» The records
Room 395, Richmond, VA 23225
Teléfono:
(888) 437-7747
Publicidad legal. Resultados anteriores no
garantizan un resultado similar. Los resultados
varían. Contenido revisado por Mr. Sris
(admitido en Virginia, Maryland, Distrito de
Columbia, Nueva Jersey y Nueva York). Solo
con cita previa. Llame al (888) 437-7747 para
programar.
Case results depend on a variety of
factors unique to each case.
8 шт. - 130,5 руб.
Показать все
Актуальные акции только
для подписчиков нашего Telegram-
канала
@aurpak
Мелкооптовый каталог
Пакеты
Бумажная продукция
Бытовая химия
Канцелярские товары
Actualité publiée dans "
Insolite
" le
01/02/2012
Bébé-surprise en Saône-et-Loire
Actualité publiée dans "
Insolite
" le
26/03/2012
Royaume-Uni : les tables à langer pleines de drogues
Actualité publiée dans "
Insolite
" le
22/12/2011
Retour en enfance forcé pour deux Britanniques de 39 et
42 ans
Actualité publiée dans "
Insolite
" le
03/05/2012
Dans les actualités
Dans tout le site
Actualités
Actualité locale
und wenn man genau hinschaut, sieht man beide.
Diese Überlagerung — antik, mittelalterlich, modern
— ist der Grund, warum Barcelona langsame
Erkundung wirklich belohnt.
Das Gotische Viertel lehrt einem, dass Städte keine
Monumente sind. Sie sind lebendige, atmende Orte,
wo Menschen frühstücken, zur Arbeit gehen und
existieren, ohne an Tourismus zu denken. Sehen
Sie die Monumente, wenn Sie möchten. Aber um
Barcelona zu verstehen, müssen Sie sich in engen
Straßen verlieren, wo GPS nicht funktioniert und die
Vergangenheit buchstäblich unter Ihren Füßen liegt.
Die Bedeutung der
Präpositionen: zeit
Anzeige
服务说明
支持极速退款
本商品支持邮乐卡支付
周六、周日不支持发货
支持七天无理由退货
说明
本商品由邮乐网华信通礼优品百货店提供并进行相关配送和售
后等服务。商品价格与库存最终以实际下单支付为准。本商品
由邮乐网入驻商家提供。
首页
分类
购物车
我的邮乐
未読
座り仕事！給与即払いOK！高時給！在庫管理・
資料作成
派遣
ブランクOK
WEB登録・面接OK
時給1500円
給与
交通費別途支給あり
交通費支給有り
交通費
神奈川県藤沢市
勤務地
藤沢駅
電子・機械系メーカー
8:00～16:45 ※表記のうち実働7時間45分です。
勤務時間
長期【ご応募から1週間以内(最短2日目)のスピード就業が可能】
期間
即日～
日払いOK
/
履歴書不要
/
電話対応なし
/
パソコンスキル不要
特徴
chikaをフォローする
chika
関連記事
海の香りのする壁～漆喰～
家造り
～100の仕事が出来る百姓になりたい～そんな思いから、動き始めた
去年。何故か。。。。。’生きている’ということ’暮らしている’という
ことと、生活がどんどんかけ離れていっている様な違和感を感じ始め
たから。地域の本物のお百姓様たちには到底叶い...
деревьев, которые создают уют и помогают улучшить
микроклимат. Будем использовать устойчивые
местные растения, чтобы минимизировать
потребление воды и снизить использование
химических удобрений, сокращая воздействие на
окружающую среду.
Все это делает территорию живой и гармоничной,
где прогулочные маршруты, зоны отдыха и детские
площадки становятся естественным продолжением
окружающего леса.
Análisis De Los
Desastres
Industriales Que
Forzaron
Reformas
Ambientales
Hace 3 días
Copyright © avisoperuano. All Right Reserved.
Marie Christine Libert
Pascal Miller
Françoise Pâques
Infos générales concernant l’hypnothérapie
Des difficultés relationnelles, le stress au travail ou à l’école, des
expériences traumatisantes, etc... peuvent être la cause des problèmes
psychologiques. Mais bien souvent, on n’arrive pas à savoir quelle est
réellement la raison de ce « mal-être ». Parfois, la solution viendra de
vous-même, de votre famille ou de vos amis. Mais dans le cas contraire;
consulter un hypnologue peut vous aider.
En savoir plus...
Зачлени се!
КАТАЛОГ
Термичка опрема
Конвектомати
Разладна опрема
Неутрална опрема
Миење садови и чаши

» Directions for this task
Print out the whole of the material above exactly.

» Completed task
Room 395, Richmond, VA 23225
Teléfono:
(888) 437-7747
Publicidad legal. Resultados anteriores no
garantizan un resultado similar. Los resultados
varían. Contenido revisado por Mr. Sris
(admitido en Virginia, Maryland, Distrito de
Columbia, Nueva Jersey y Nueva York). Solo
con cita previa. Llame al (888) 437-7747 para
programar.
Case results depend on a variety of
factors unique to each case.
8 шт. - 130,5 руб.
Показать все
Актуальные акции только
для подписчиков нашего Telegram-
канала
@aurpak
Мелкооптовый каталог
Пакеты
Бумажная продукция
Бытовая химия
Канцелярские товары
Actualité publiée dans "
Insolite
" le
01/02/2012
Bébé-surprise en Saône-et-Loire
Actualité publiée dans "
Insolite
" le
26/03/2012
Royaume-Uni : les tables à langer pleines de drogues
Actualité publiée dans "
Insolite
" le
22/12/2011
Retour en enfance forcé pour deux Britanniques de 39 et
42 ans
Actualité publiée dans "
Insolite
" le
03/05/2012
Dans les actualités
Dans tout le site
Actualités
Actualité locale
und wenn man genau hinschaut, sieht man beide.
Diese Überlagerung — antik, mittelalterlich, modern
— ist der Grund, warum Barcelona langsame
Erkundung wirklich belohnt.
Das Gotische Viertel lehrt einem, dass Städte keine
Monumente sind. Sie sind lebendige, atmende Orte,
wo Menschen frühstücken, zur Arbeit gehen und
existieren, ohne an Tourismus zu denken. Sehen
Sie die Monumente, wenn Sie möchten. Aber um
Barcelona zu verstehen, müssen Sie sich in engen
Straßen verlieren, wo GPS nicht funktioniert und die
Vergangenheit buchstäblich unter Ihren Füßen liegt.
Die Bedeutung der
Präpositionen: zeit
Anzeige
服务说明
支持极速退款
本商品支持邮乐卡支付
周六、周日不支持发货
支持七天无理由退货
说明
本商品由邮乐网华信通礼优品百货店提供并进行相关配送和售
后等服务。商品价格与库存最终以实际下单支付为准。本商品
由邮乐网入驻商家提供。
首页
分类
购物车
我的邮乐
未読
座り仕事！給与即払いOK！高時給！在庫管理・
資料作成
派遣
ブランクOK
WEB登録・面接OK
時給1500円
給与
交通費別途支給あり
交通費支給有り
交通費
神奈川県藤沢市
勤務地
藤沢駅
電子・機械系メーカー
8:00～16:45 ※表記のうち実働7時間45分です。
勤務時間
長期【ご応募から1週間以内(最短2日目)のスピード就業が可能】
期間
即日～
日払いOK
/
履歴書不要
/
電話対応なし
/
パソコンスキル不要
特徴
chikaをフォローする
chika
関連記事
海の香りのする壁～漆喰～
家造り
～100の仕事が出来る百姓になりたい～そんな思いから、動き始めた
去年。何故か。。。。。’生きている’ということ’暮らしている’という
ことと、生活がどんどんかけ離れていっている様な違和感を感じ始め
たから。地域の本物のお百姓様たちには到底叶い...
деревьев, которые создают уют и помогают улучшить
микроклимат. Будем использовать устойчивые
местные растения, чтобы минимизировать
потребление воды и снизить использование
химических удобрений, сокращая воздействие на
окружающую среду.
Все это делает территорию живой и гармоничной,
где прогулочные маршруты, зоны отдыха и детские
площадки становятся естественным продолжением
окружающего леса.
Análisis De Los
Desastres
Industriales Que
Forzaron
Reformas
Ambientales
Hace 3 días
Copyright © avisoperuano. All Right Reserved.
Marie Christine Libert
Pascal Miller
Françoise Pâques
Infos générales concernant l’hypnothérapie
Des difficultés relationnelles, le stress au travail ou à l’école, des
expériences traumatisantes, etc... peuvent être la cause des problèmes
psychologiques. Mais bien souvent, on n’arrive pas à savoir quelle est
réellement la raison de ce « mal-être ». Parfois, la solution viendra de
vous-même, de votre famille ou de vos amis. Mais dans le cas contraire;
consulter un hypnologue peut vous aider.
En savoir plus...
Зачлени се!
КАТАЛОГ
Термичка опрема
Конвектомати
Разладна опрема
Неутрална опрема
Миење садови и чаши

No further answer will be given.